Provided passage:
Start of Block
The purpose of this paper is to look into a controversial area of law in several countries across the globe- marital rape. The evidence available on marital violence is increasing by the day as more and more women are reporting incidents of being forced into having sexual relations with their husbands. As already known, marital rape is a crime in most countries and an exception in the rest. Through the course of the paper, I will delve into the laws drafted against marital rape in a few of the countries in the west and throw light on the stark difference in some of the developing countries where the offence is not criminalized. I will try to draw a comparison among a few countries highlighting the necessity to listen to the rising chorus of the masses and criminalize the offence.
Sexual violence against women is firmly rooted and politicized across the world. No other charge of crime exposes a woman’s credibility to extreme hostility and imposes the costs of shame and stigma to such a high degree as alleging rape. For centuries, politicians had claimed that as per the legislation, marital rape was a myth and that it was ‘impossible’ for a husband to rape his wife as they were ‘one’. Governments have just recently begun to prosecute husbands who rape. Poland was the first country to criminalize the offence in 1932. In 1976, under the influence of the second wave of feminism in the 1970s, Australia became the first common law country to approve changes making rape in marriage a criminal offence. In the 1980s many other common law countries like Israel, Ghana and the United States got rid of marital rape immunity. However, still in 32 countries including India, it is not a crime. Marriage is definitely not a right to ignore consent and unless rape after marriage becomes an offence by law it will continue being condoned. In spite of marital rape being committed behind the sacred doors of marriage, it is destructive because it goes against the very foundation of a marriage and the understanding one has, not only for a spouse and marriage, but also for oneself, is questioned.
Marital Rape in India
India, a country where eyebrows are raised everyday doubting the security of women has always identified a woman with her spouse. According to Indian law, it is assumed that the wife consents to all forms of sexual activity before entering into a marital relationship, so the Indian Penal Code, in its Exception (2) on section 375, provides complete immunity to the male partner against any sexual wrong done to his wife, and thus married women are not subject to any rape laws. The genesis of the marital rape exemption may be found in the renowned treatise on English criminal law known as the “History of the Pleas of the Crown,” which the then British Chief Justice, Matthew Hale, declared in 1736. Marital rape is also a violation of a woman’s fundamental right, as stated in Articles 14 and 21 of the Indian Constitution. The absence of criminalization of marital rape infringes on these rights. Even if the crime of marital rape happens within the private realm of a marriage, it is the State’s job to break through this barrier. If the state does not intrude into this private realm, a woman who is raped by her husband is left without recourse.
The distinction made between married and unmarried women in Exception 2 violates Article 14 since the categorization produced has no reasonable relationship to the statute’s underlying aim. The Supreme Court held in Budhan Choudhary v. State of Bihar $^1$ and State of West Bengal v. Anwar Ali Sarkar$^2$ that any classification made under Article 14 of the Indian Constitution is subject to a test of reasonableness that can only be passed if the classification is rationally related to the goal of the act. However, Exception 2 defeats the objective of Section 375, which is to protect women and punish those who commit rape. The Supreme Court ruled in The State of Karnataka v. Krishnappa$^3$ that “sexual violence apart from being a dehumanizing act is an unlawful intrusion of the right to privacy and sanctity of a female.” Non-consensual sexual intercourse is considered physical and sexual assault, according to the same ruling. The Supreme Court later associated the freedom to make sexual activity choices with the rights to personal liberty, privacy, dignity, and physical integrity under Article 21 of the Constitution in Suchita Srivastava v. Chandigarh Administration$^4$.
End of Block
Task 1: From the paper on marital rape, reproduce the text between "The purpose of" and "criminalize the offence.", inclusive.
Task 2: Do these statements agree with the paper on marital rape? Answer yes or no for each, and quote the words from the paper that decide it. (a) Poland was the first country to make marital rape a crime, in 1932. (b) Australia became the first common law country to make rape in marriage a criminal offence in 1986. (c) Exception 2 of section 375 of the Indian Penal Code gives the husband complete immunity for any sexual wrong done to his wife.
Task 3: Continue the paper on marital rape from its last sentence.

[Stored data]
Start of Block
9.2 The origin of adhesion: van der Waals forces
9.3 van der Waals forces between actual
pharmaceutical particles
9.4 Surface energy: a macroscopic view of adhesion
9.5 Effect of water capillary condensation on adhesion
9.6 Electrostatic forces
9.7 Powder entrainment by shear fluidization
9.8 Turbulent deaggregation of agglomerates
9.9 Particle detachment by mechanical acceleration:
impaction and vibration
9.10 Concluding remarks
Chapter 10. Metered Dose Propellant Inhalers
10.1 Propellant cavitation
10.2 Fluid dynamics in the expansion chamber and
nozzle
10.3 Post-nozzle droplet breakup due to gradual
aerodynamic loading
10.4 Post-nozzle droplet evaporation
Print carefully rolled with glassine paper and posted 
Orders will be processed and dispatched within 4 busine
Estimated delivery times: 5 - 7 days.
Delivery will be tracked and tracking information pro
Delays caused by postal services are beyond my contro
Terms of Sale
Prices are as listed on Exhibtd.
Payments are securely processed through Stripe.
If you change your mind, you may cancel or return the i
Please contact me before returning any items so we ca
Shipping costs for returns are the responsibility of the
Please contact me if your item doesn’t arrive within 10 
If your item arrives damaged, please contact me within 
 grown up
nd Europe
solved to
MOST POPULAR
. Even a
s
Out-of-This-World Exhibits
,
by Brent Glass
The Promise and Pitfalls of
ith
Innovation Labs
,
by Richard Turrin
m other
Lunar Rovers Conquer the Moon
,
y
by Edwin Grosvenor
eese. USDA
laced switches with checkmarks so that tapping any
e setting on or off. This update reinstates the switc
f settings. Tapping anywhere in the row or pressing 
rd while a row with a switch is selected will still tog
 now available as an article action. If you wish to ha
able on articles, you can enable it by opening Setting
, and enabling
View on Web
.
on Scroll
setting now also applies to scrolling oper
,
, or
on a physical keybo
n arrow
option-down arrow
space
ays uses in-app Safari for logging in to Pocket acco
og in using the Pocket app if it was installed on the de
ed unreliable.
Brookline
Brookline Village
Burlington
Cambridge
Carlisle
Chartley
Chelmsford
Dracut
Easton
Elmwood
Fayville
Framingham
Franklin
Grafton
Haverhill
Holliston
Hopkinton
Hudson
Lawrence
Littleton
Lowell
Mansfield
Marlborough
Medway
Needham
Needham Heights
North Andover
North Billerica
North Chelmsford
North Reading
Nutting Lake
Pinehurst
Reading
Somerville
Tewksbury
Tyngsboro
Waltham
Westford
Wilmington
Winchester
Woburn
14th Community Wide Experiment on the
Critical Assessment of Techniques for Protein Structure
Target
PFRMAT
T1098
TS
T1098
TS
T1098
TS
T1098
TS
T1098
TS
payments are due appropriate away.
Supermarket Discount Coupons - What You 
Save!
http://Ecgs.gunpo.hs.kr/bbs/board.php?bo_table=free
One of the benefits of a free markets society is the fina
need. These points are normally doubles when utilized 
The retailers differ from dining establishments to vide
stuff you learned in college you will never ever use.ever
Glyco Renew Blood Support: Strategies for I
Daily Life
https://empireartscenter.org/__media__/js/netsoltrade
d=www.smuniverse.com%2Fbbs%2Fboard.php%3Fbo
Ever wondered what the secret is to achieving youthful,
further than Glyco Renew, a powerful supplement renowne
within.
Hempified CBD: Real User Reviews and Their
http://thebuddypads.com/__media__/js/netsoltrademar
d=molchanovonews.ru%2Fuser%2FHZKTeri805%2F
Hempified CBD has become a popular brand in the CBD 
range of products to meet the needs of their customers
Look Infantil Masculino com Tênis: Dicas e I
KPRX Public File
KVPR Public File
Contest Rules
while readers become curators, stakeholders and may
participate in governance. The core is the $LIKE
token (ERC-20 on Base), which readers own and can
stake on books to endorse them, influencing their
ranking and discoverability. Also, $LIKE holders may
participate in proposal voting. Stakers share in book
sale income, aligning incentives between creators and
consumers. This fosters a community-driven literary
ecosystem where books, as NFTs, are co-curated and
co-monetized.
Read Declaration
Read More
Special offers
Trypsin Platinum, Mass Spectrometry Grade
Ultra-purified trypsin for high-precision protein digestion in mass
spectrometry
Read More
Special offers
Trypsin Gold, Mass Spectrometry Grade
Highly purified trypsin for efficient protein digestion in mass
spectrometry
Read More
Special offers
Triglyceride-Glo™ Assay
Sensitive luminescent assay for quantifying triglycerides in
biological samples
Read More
End of Block
Start of Block
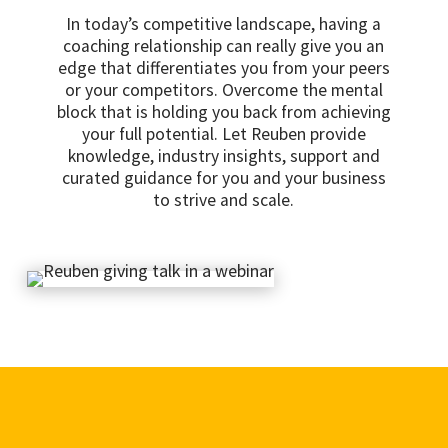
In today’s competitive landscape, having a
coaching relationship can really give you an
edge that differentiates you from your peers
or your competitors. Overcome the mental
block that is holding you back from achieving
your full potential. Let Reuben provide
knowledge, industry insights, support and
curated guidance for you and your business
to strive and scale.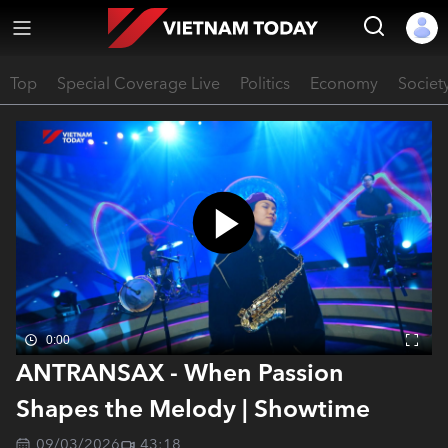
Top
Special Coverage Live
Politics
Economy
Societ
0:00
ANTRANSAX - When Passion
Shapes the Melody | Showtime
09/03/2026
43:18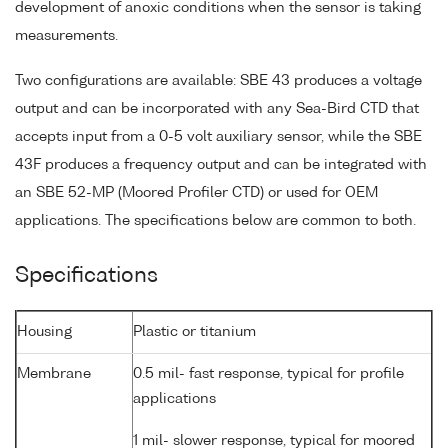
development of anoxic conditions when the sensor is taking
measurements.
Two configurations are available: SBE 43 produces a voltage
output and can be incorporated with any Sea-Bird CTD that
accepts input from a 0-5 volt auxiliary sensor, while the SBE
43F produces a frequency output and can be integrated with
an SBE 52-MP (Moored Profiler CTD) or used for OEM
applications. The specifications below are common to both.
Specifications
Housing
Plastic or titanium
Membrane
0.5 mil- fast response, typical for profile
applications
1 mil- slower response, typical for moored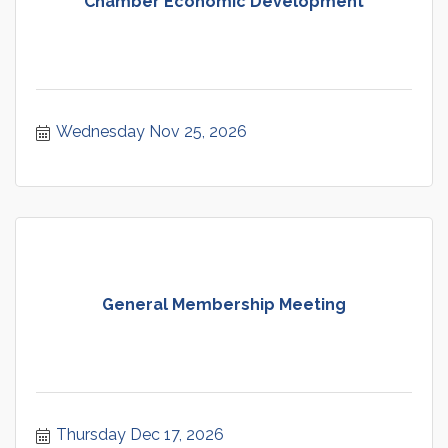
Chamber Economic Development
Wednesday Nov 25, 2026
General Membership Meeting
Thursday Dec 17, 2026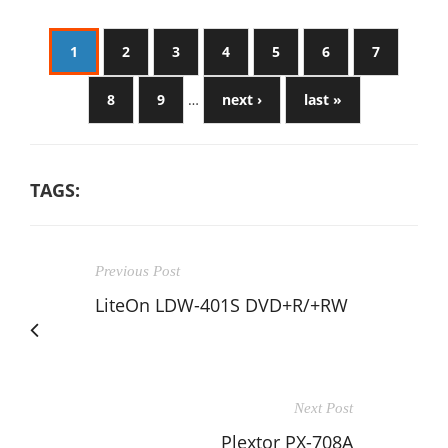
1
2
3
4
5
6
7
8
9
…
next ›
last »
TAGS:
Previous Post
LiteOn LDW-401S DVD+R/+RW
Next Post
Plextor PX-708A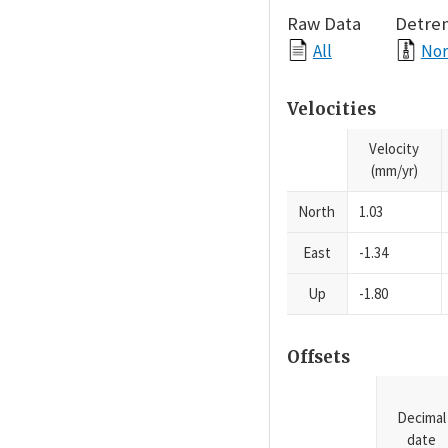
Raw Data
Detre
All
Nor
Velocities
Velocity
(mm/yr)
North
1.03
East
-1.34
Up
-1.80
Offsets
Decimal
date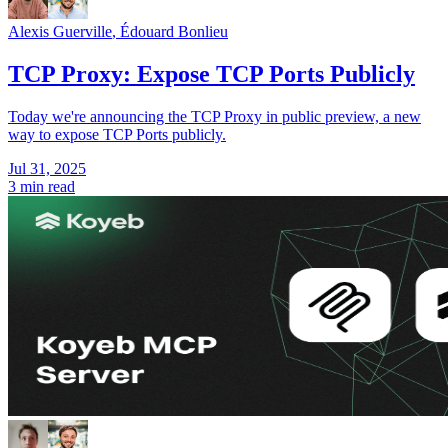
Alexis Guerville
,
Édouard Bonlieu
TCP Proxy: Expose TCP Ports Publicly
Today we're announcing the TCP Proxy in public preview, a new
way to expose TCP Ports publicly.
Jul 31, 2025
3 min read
End of Block
Answer 1:
The purpose of this paper is to look into a controversial area of law in several countries across the globe- marital rape. The evidence available on marital violence is increasing by the day as more and more women are reporting incidents of being forced into having sexual relations with their husbands. As already known, marital rape is a crime in most countries and an exception in the rest. Through the course of the paper, I will delve into the laws drafted against marital rape in a few of the countries in the west and throw light on the stark difference in some of the developing countries where the offence is not criminalized. I will try to draw a comparison among a few countries highlighting the necessity to listen to the rising chorus of the masses and criminalize the offence.

Answer 2:
(a) Yes: "Poland was the first country to criminalize the offence in 1932."
(b) No: "In 1976, under the influence of the second wave of feminism in the 1970s, Australia became the first common law country to approve changes making rape in marriage a criminal offence."
(c) Yes: "the Indian Penal Code, in its Exception (2) on section 375, provides complete immunity to the male partner against any sexual wrong done to his wife"

Answer 3:
Since 7th January,2022 a two-judge bench of the Delhi High Court has been hearing a slew of petitions demanding the Indian Penal Code’s marital rape exception to be repealed. Advocate Karuna Nandy made powerful arguments before the bench of the Delhi High Court stating that if Exception (2) on section 375 is removed then the long cherished constitutional goal of respect and dignity for all citizens will be realized. “It is about respecting the right of a wife to say no and recognising that marriage is no longer a universal license to ignore consent.” In spite of the increasing demand to criminalize marital rape the government did not change its position. The affidavit said that the exception (2) of section 375 cannot be struck down because the ‘principles of natural justice’ requires the Centres consultation with all the stakeholders so that a comprehensive amendment is made.
The large number of petitions that arise time and again before the courts are mainly because the demands of the demands suggested by the Justice Verma Committee after the Nirbhaya rape case, were ignored. But some progress has been made in this direction as after the Independent Thought v. Union of India$^5$ case where the Supreme Court of India ruled that a husband having sex with his wife aged 15 to 18 years would be considered rape and not an exemption.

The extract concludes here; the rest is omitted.